An former chess instructor told me most games are won not by brilliant maneuver, but by not screwing up. Repeatedly making the boring play is a winning strategy far more often than any mastermind play.


Yes anti-trust is very much theatre nowadays.

As long it further's American interests globally - monopoly is fine. Other countries need to take notice and start picking winners nationally in order to compete with the large American big tech firms.


Eh, I think this is actually not a specifically American thing. More of a neo-liberal mindset. Competition may be good in the long term. But a monopoly now may mean more money in your pocket now. The tech giants definitely give the US some geo-political power in some cases but in general the US would be better off with more competition.

ed: @er2d, can't reply to your comment for some reason, so doing it here: I don't agree. In theory a monopoly decreases the necessity for R&D. Of course this becomes more complex if the R&D is funded or steered by the state. But look at the current state of LLMs. There is fierce competition between 3 US companies. But geopolitically it's the same as if there would be one monopoly. The US being the clear technological leader in an industry is not dependent on that industry being a domestic monopoly.

And for the Europe comment: Also don't agree. Look at Boeing & Airbus. Both are companies where the US & EU have decided that they need to ensure the existence of a domestic airplane manufacturer. So in these cases they support these companies (often in violation of international trade laws). But it has nothing to do with monopolies. If a state decides to support a company to ensure its existence, a monopoly is the logical consequence and not the aim. Because if that industry would be profitable it wouldn't need to be supported in the first place.
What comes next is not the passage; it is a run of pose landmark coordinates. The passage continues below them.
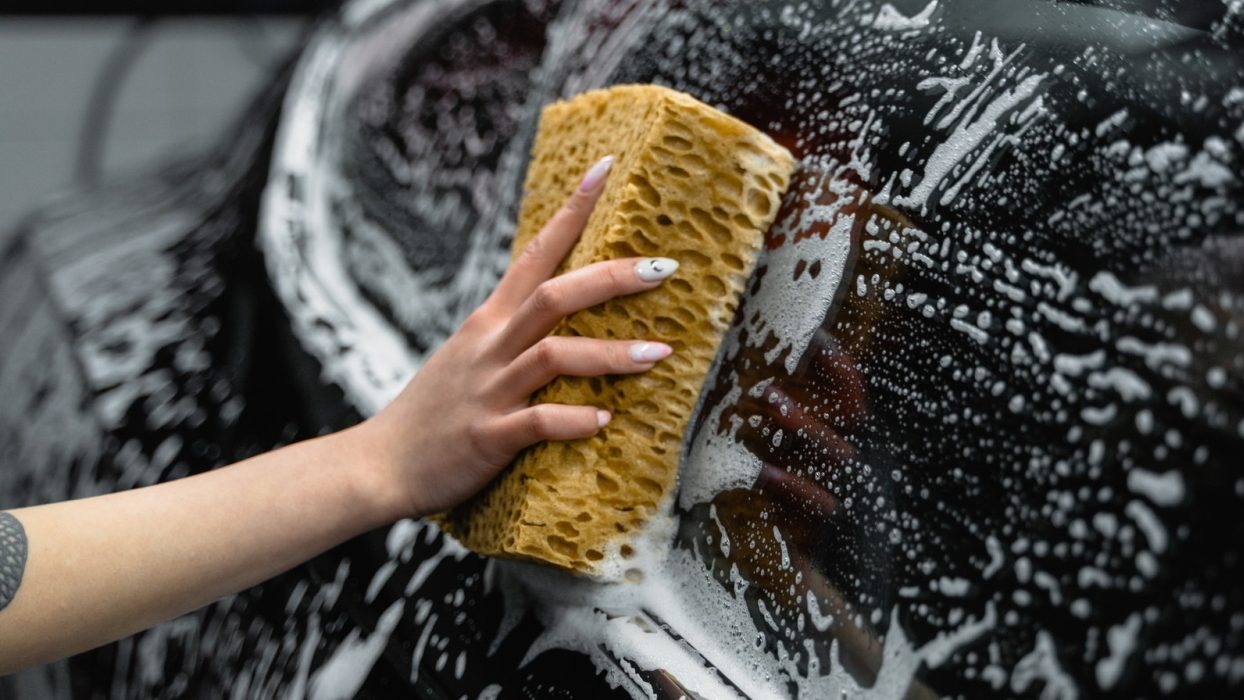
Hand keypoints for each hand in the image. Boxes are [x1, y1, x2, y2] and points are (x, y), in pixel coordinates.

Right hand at [355, 155, 678, 518]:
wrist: (380, 464)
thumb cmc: (435, 412)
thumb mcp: (470, 356)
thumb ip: (512, 332)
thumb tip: (561, 312)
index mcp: (489, 322)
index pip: (535, 253)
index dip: (572, 211)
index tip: (607, 168)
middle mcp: (490, 346)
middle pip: (554, 296)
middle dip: (611, 278)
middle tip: (663, 269)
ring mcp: (489, 391)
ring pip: (553, 356)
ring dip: (610, 354)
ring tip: (658, 354)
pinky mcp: (488, 436)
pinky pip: (537, 422)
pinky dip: (573, 419)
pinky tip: (603, 422)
But all these tech companies are not in industries that would move off-shore or stop existing because they're not profitable enough, so it's an entirely different setting.


Nope the reason for a monopoly is incentives for R&D and innovation.

The US understands that and allows it to happen as the former yields a compounding effect of power.

European states certainly don't get this.


You’re wrong actually I suggest you read a book on industrial organisation and why monopoly is a more efficient market structure in relation to incentives for R&D.

Why do people comment on stuff they barely have an understanding of? Comical. People like you create noise.


TSMC ?

Airbus ?


Are you claiming they are tech firms in the manner of a Apple, Google etc?